# New Savage Predator Hunter Max1



## CoyoteBlitz (Apr 11, 2007)

I just got my new Max1 in 22-250 a few days ago and loving it! Currently im shooting hornady superformance 50 grn Vmaxes just to get started. They are shooting fairly well, but i was wanting to step up to a factory 55grn load(any suggestions) and maybe try some hand loads. Does anyone else have this rifle? any good handloads? Im just looking for any help here to possibly get started handloading. Thank for any help!


----------



## xdeano (Jan 14, 2005)

I don't have any load info for ya but i've got two buddies that are shooting the pred max1 and they are both good shooting guns. I'm sure you'll find a good load.

actually i do have a 22-250 load for you.

55g Berger match
33.0g Varget
CCI 200 primers
can't remember the velocity, it's been a while since i loaded that round. 
It did shoot in the .2's and .3's if i remember correctly.

Deano


----------



## CoyoteBlitz (Apr 11, 2007)

Id say thats punching some paper! Im just not too sure where I need to start to be honest, there are so many options. i know i would like to stay with hornady bullets, hornady has never failed me thus far. and from some reading i think id like to keep the velocity around 3600, maybe not?


----------



## Decoyin Drake (Feb 21, 2006)

So shoot the Hornady 55 grain V max factory load. It shoots great


----------



## xdeano (Jan 14, 2005)

Here is another load that I know will shoot.

50grn Nosler Ballistic Tip or 52grn Sierra Match BT. 
Hodgdon Varget 34.0grn
CCI 200 primers
Win brass
book COAL

My velocity was 3680fps. out a 26" 12twist. factory.
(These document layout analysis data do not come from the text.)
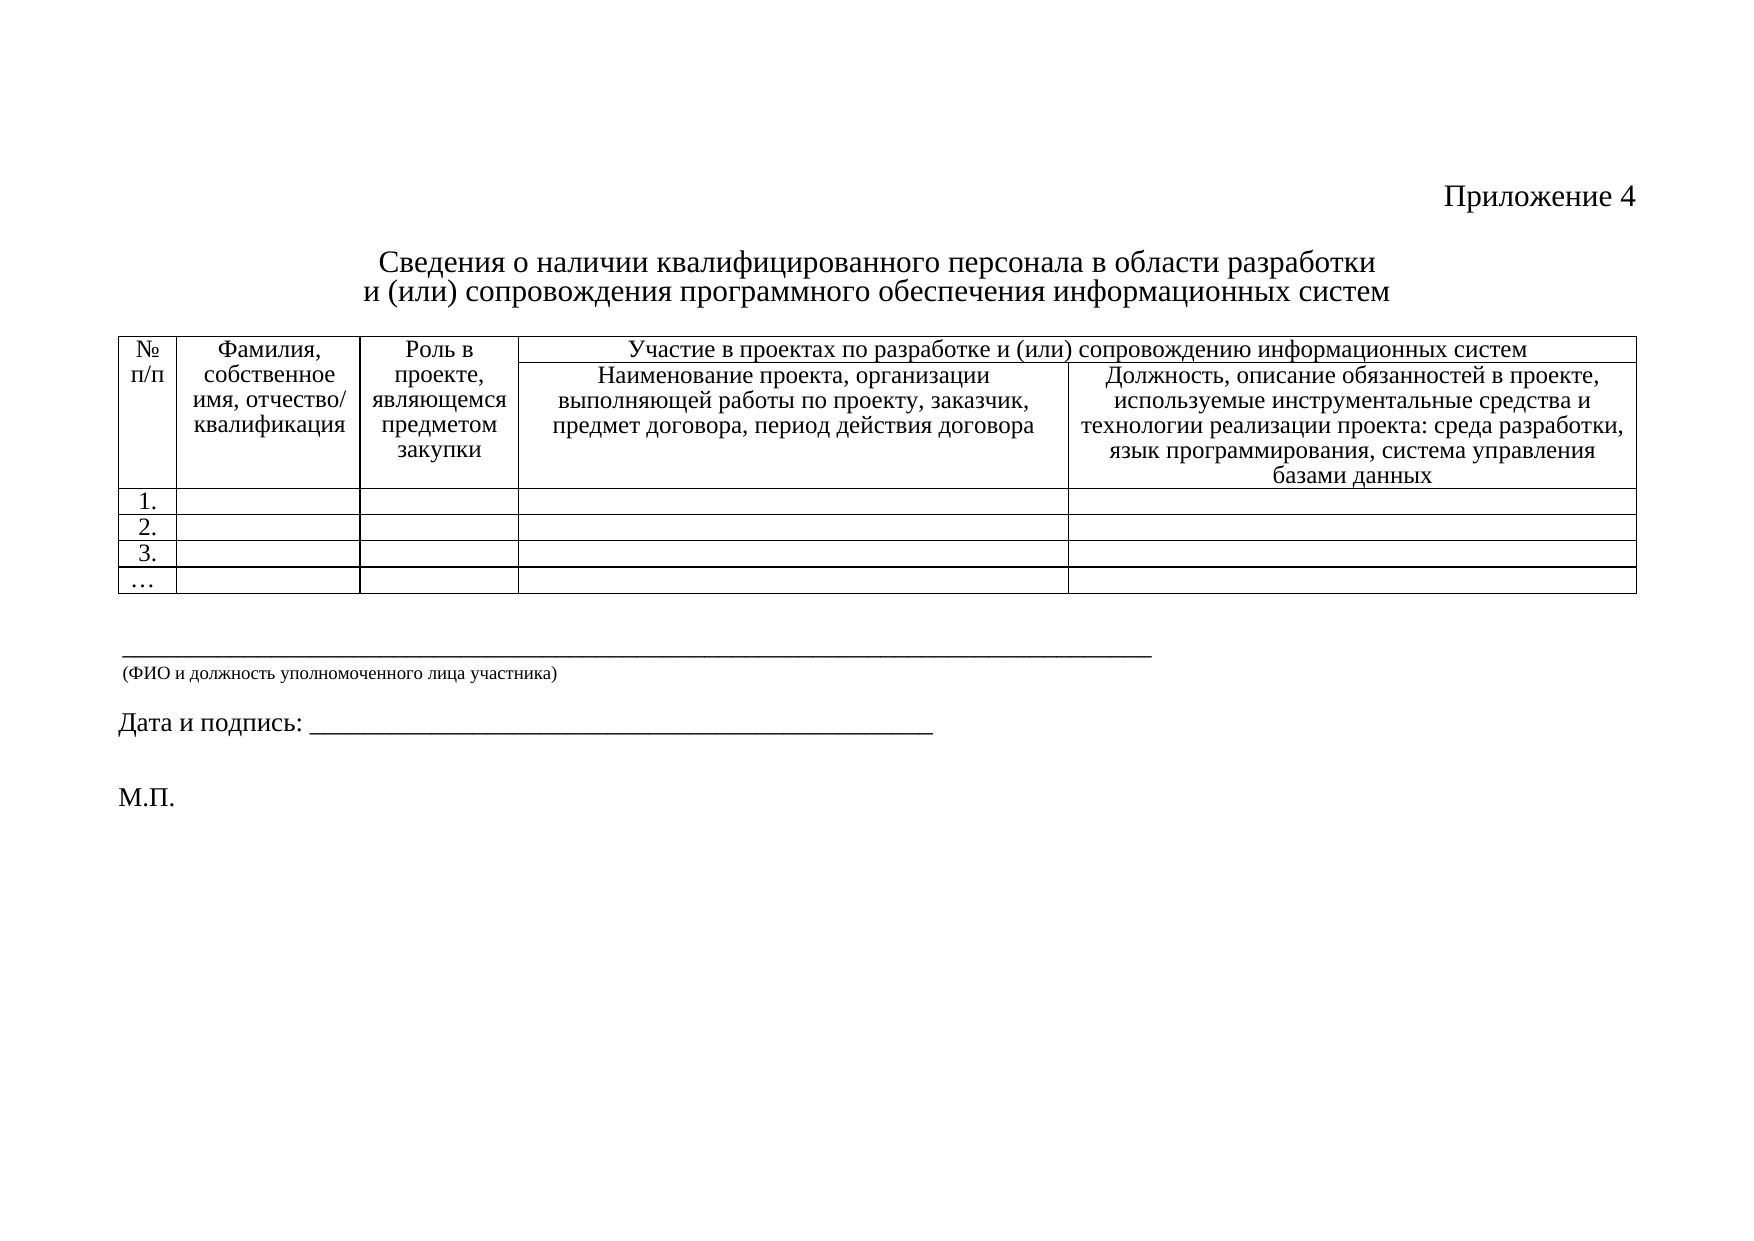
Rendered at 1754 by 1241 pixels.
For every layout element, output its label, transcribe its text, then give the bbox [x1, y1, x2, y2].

table_cell [1069, 489, 1636, 514]
table_header Фамилия, собственное имя, отчество/ квалификация [177, 337, 359, 488]
table_cell … [119, 568, 176, 592]
text Сведения о наличии квалифицированного персонала в области разработки [118, 249, 1636, 278]
table_cell [519, 489, 1068, 514]
table_cell [361, 568, 518, 592]
text Приложение 4 [118, 177, 1636, 213]
table_cell [519, 568, 1068, 592]
table_cell [1069, 541, 1636, 566]
table_cell [177, 568, 359, 592]
table_cell [177, 541, 359, 566]
table_cell 2. [119, 515, 176, 540]
text М.П. [118, 781, 1636, 812]
table_cell [361, 489, 518, 514]
table_header № п/п [119, 337, 176, 488]
text и (или) сопровождения программного обеспечения информационных систем [118, 278, 1636, 307]
table_cell [177, 489, 359, 514]
table_cell [519, 515, 1068, 540]
table_cell Должность, описание обязанностей в проекте, используемые инструментальные средства и технологии реализации проекта: среда разработки, язык программирования, система управления базами данных [1069, 363, 1636, 488]
table_cell [1069, 515, 1636, 540]
text ____________________________________________________________________________ [122, 629, 1636, 661]
table_header Участие в проектах по разработке и (или) сопровождению информационных систем [519, 337, 1636, 362]
table_cell 3. [119, 541, 176, 566]
table_cell 1. [119, 489, 176, 514]
table_cell [177, 515, 359, 540]
table_header Роль в проекте, являющемся предметом закупки [361, 337, 518, 488]
text Дата и подпись: ______________________________________________ [118, 707, 1636, 738]
table_cell [361, 541, 518, 566]
table_cell [519, 541, 1068, 566]
text (ФИО и должность уполномоченного лица участника) [122, 661, 1636, 683]
table_cell Наименование проекта, организации выполняющей работы по проекту, заказчик, предмет договора, период действия договора [519, 363, 1068, 488]
table_cell [361, 515, 518, 540]
table_cell [1069, 568, 1636, 592]
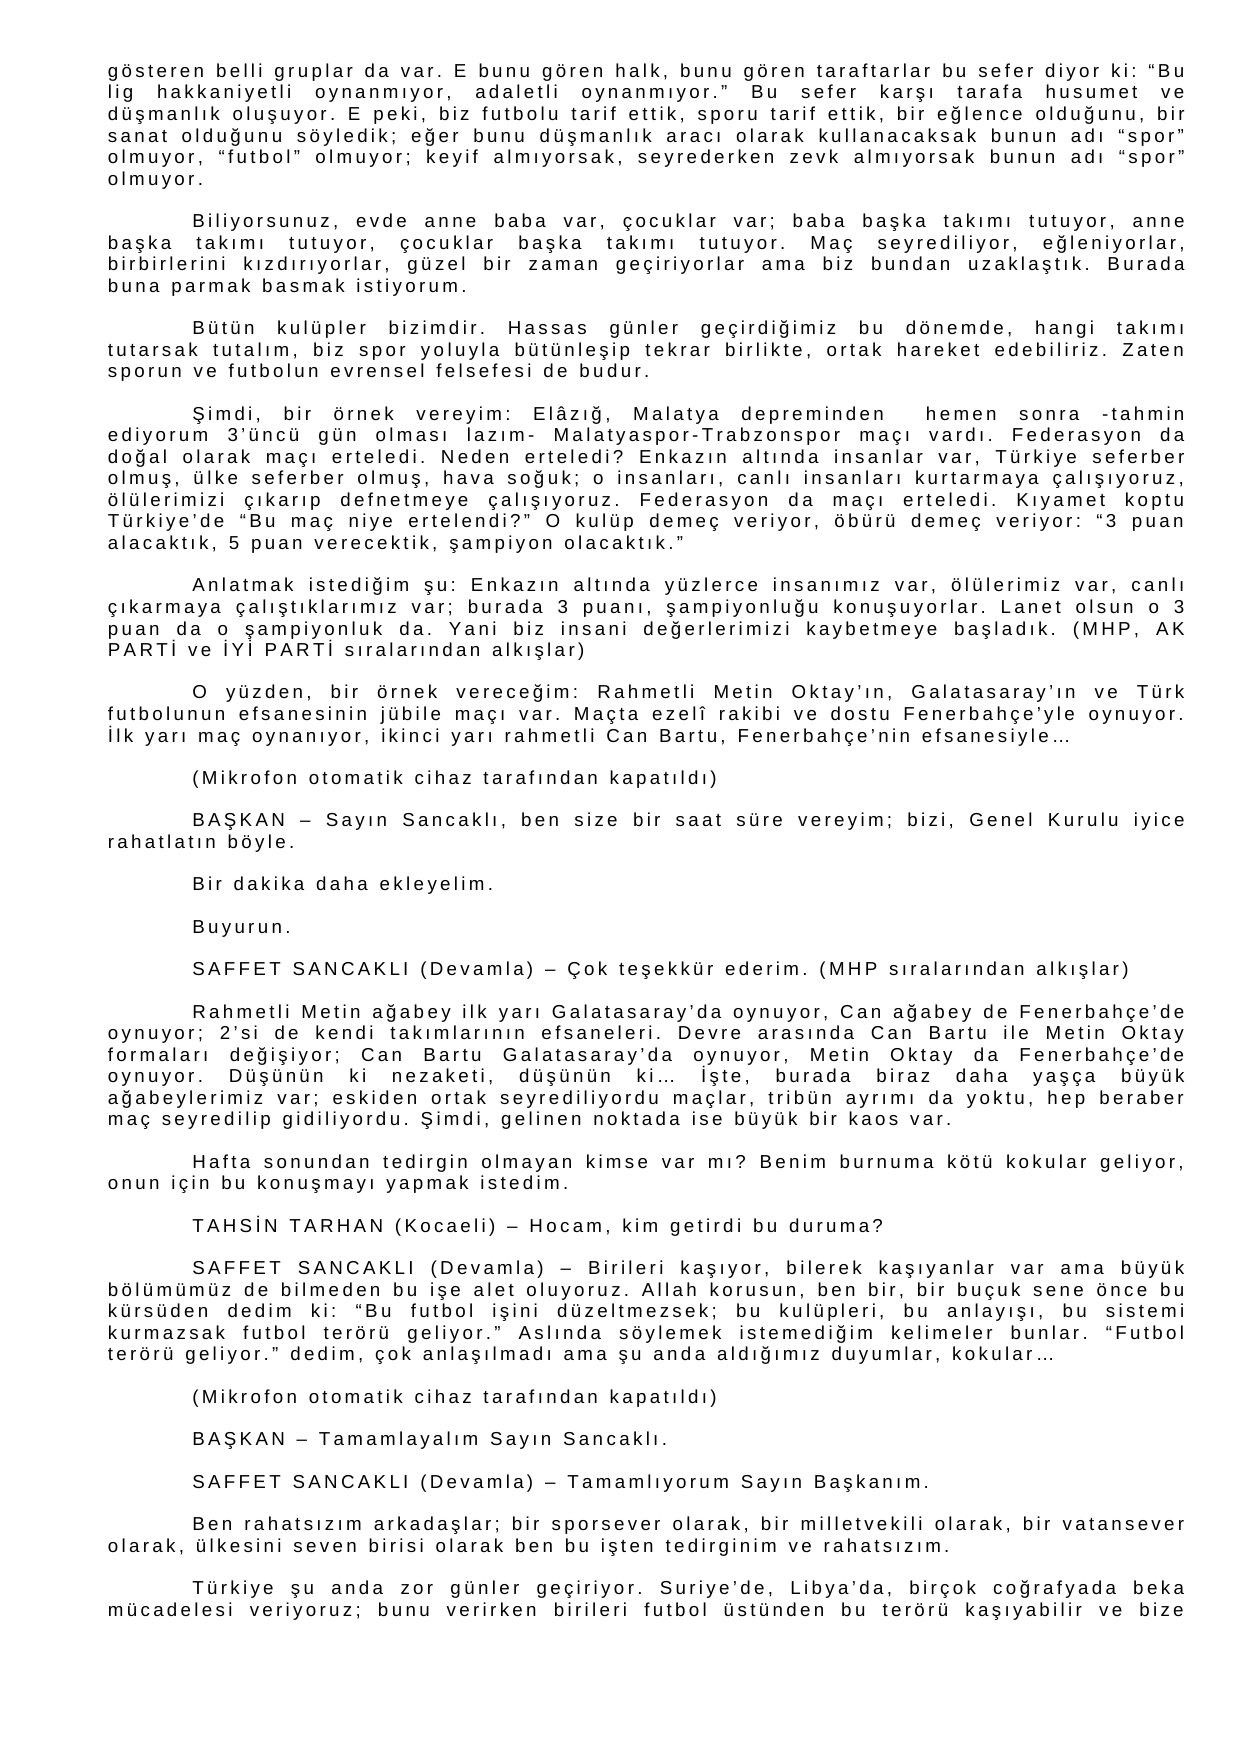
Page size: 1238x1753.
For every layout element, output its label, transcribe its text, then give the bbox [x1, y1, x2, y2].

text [108, 1577, 1186, 1620]
text Anlatmak istediğim şu: Enkazın altında yüzlerce insanımız var, ölülerimiz var, canlı çıkarmaya çalıştıklarımız var; burada 3 puanı, şampiyonluğu konuşuyorlar. Lanet olsun o 3 puan da o şampiyonluk da. Yani biz insani değerlerimizi kaybetmeye başladık. (MHP, AK PARTİ ve İYİ PARTİ sıralarından alkışlar) [108, 574, 1186, 661]
text Biliyorsunuz, evde anne baba var, çocuklar var; baba başka takımı tutuyor, anne başka takımı tutuyor, çocuklar başka takımı tutuyor. Maç seyrediliyor, eğleniyorlar, birbirlerini kızdırıyorlar, güzel bir zaman geçiriyorlar ama biz bundan uzaklaştık. Burada buna parmak basmak istiyorum. [108, 210, 1186, 296]
text SAFFET SANCAKLI (Devamla) – Çok teşekkür ederim. (MHP sıralarından alkışlar) [108, 958, 1186, 979]
text Bir dakika daha ekleyelim. [108, 873, 1186, 895]
text Buyurun. [108, 916, 1186, 937]
text BAŞKAN – Tamamlayalım Sayın Sancaklı. [108, 1428, 1186, 1449]
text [108, 60, 1186, 189]
text Hafta sonundan tedirgin olmayan kimse var mı? Benim burnuma kötü kokular geliyor, onun için bu konuşmayı yapmak istedim. [108, 1151, 1186, 1194]
text Rahmetli Metin ağabey ilk yarı Galatasaray’da oynuyor, Can ağabey de Fenerbahçe’de oynuyor; 2’si de kendi takımlarının efsaneleri. Devre arasında Can Bartu ile Metin Oktay formaları değişiyor; Can Bartu Galatasaray’da oynuyor, Metin Oktay da Fenerbahçe’de oynuyor. Düşünün ki nezaketi, düşünün ki… İşte, burada biraz daha yaşça büyük ağabeylerimiz var; eskiden ortak seyrediliyordu maçlar, tribün ayrımı da yoktu, hep beraber maç seyredilip gidiliyordu. Şimdi, gelinen noktada ise büyük bir kaos var. [108, 1000, 1186, 1130]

Where to start. Pick up the components and a reloading manual or go on some of the powder sites they will have a generic load manual. If you have questions call the powder company. Try to find a 22 cal bullet now is going to be kind of difficult, so my suggestion is to just wait a few months and all the hype will subside a little and shelves will come back. Then pick the bullet that you think you like and load to what the book says. keep it inside their limits and you'll be just fine. The books are lawyer proof and you shouldn't worry, you can usually go about 1-2grns above what the book says depending on the round and it's capacity, and still be safe. If you have questions just as and someone will answer.

deano


----------



## CoyoteBlitz (Apr 11, 2007)

thanks guys! and yah this ammo thing is rdiculous!!


----------